The objective was to make the assistant feel calm, reassuring, and approachable rather than highly technical.

Designing the conversation

The chatbot became the core experience.
Instead of treating it as a generic chat interface, the interaction was designed around healthcare conversations.

The interface emphasized:

  • clarity over complexity
  • persistent conversation history
  • minimal distractions
  • clear subscription states
  • mobile accessibility
NaturecareAI reassuring and welcoming tone NaturecareAI only talking about natural remedies

Engineering decisions

Because the primary objective was validation, technical choices were guided by rapid delivery and maintainability.

Building the MVP

Rather than developing every service from scratch, I integrated existing platforms wherever possible.

  • Authentication with JWT
  • Payments with Stripe
  • Newsletter with Mailchimp
  • AI integration through an external API
  • Data storage with a MySQL database
NaturecareAI Mailchimp integration NaturecareAI Stripe integration NaturecareAI Database connection NaturecareAI JWT integration

This allowed development time to focus on the product itself instead of supporting infrastructure.

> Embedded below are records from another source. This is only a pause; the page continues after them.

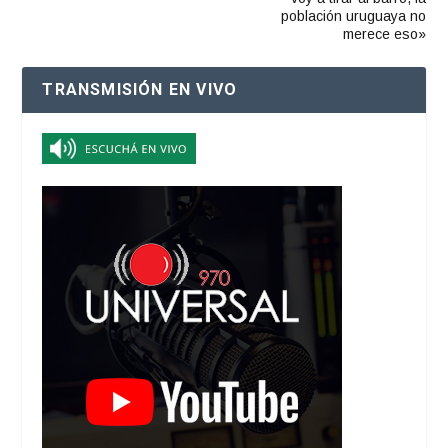
población uruguaya no
merece eso»
TRANSMISIÓN EN VIVO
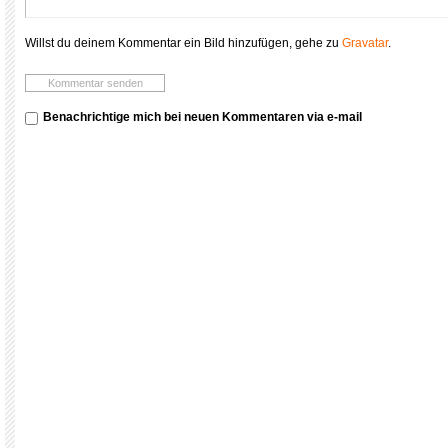
Willst du deinem Kommentar ein Bild hinzufügen, gehe zu
Gravatar
.
Benachrichtige mich bei neuen Kommentaren via e-mail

NaturecareAI Mailchimp integration

Backend architecture

I chose Node.js to maintain a single JavaScript stack across the frontend and backend while keeping the API lightweight and easy to iterate on.
MySQL provided a straightforward relational model connecting:

  • users
  • subscriptions
  • conversations
  • remedies
  • diseases

The marketing website and chatbot platform were deployed separately, allowing each application to evolve independently.

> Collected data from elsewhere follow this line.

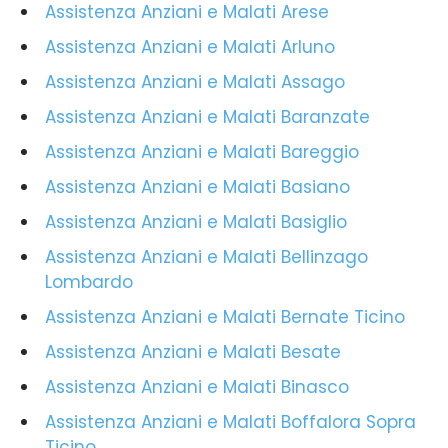
Assistenza Anziani e Malati Arese
Assistenza Anziani e Malati Arluno
Assistenza Anziani e Malati Assago
Assistenza Anziani e Malati Baranzate
Assistenza Anziani e Malati Bareggio
Assistenza Anziani e Malati Basiano
Assistenza Anziani e Malati Basiglio
Assistenza Anziani e Malati Bellinzago
Lombardo
Assistenza Anziani e Malati Bernate Ticino
Assistenza Anziani e Malati Besate
Assistenza Anziani e Malati Binasco
Assistenza Anziani e Malati Boffalora Sopra
Ticino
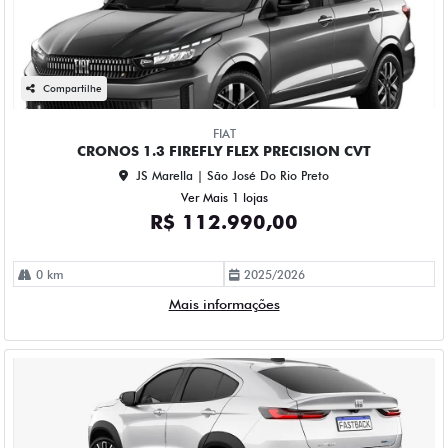
Compartilhe
FIAT
CRONOS 1.3 FIREFLY FLEX PRECISION CVT
JS Marella | São José Do Rio Preto
Ver Mais 1 lojas
R$ 112.990,00
0 km
2025/2026
Mais informações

NaturecareAI Mailchimp integration NaturecareAI Mailchimp integration

Technical challenges

Preventing AI hallucinations

Because the application provided healthcare recommendations, reducing inaccurate responses became a priority.
Each request included system instructions defining the assistant's role, limiting conversations to natural healthcare topics, and encouraging source verification whenever appropriate.
The trade-off was a more restrictive assistant, but one that produced more consistent and trustworthy responses.

Protecting user privacy

Understanding early adopters was important for the business, but personal user information could not be shared with the language model.
The backend separated account information from AI conversations, ensuring only the required conversational context reached the model.

Balancing free access and monetization

AI requests generated operational costs.
To limit expenses, the initial MVP restricted users to fewer than five conversations per day before requiring a subscription.
Although financially safe, this decision ultimately limited users' ability to fully experience the product.

NaturecareAI limit reach interface NaturecareAI paywall interface

Outcomes

The MVP successfully validated technical feasibility and demonstrated genuine user interest.

Product

  • MVP launched successfully
  • AI assistant deployed
  • Newsletter integrated
  • Subscription system completed

Metrics

  • 300 newsletter subscribers
  • AI interactions successfully validated
  • 0.3% paid conversion

Although engagement met expectations, conversion remained significantly below our objective. Looking back, the early paywall created friction before users had experienced enough value to justify subscribing.

Reflection

NaturecareAI taught me that product validation isn't only about launching quickly:it is also about giving users enough opportunity to experience the product before asking for commitment.

Technically, the project expanded my experience beyond frontend development into API design, authentication, data modeling, AI integration, and deployment.

From a product perspective, my biggest lesson was that reducing friction often creates more learning than protecting monetization too early. If I were iterating on the product today, I would replace the strict query limit with a free trial, collect qualitative feedback after conversations, and experiment with progressive personalization before introducing a subscription.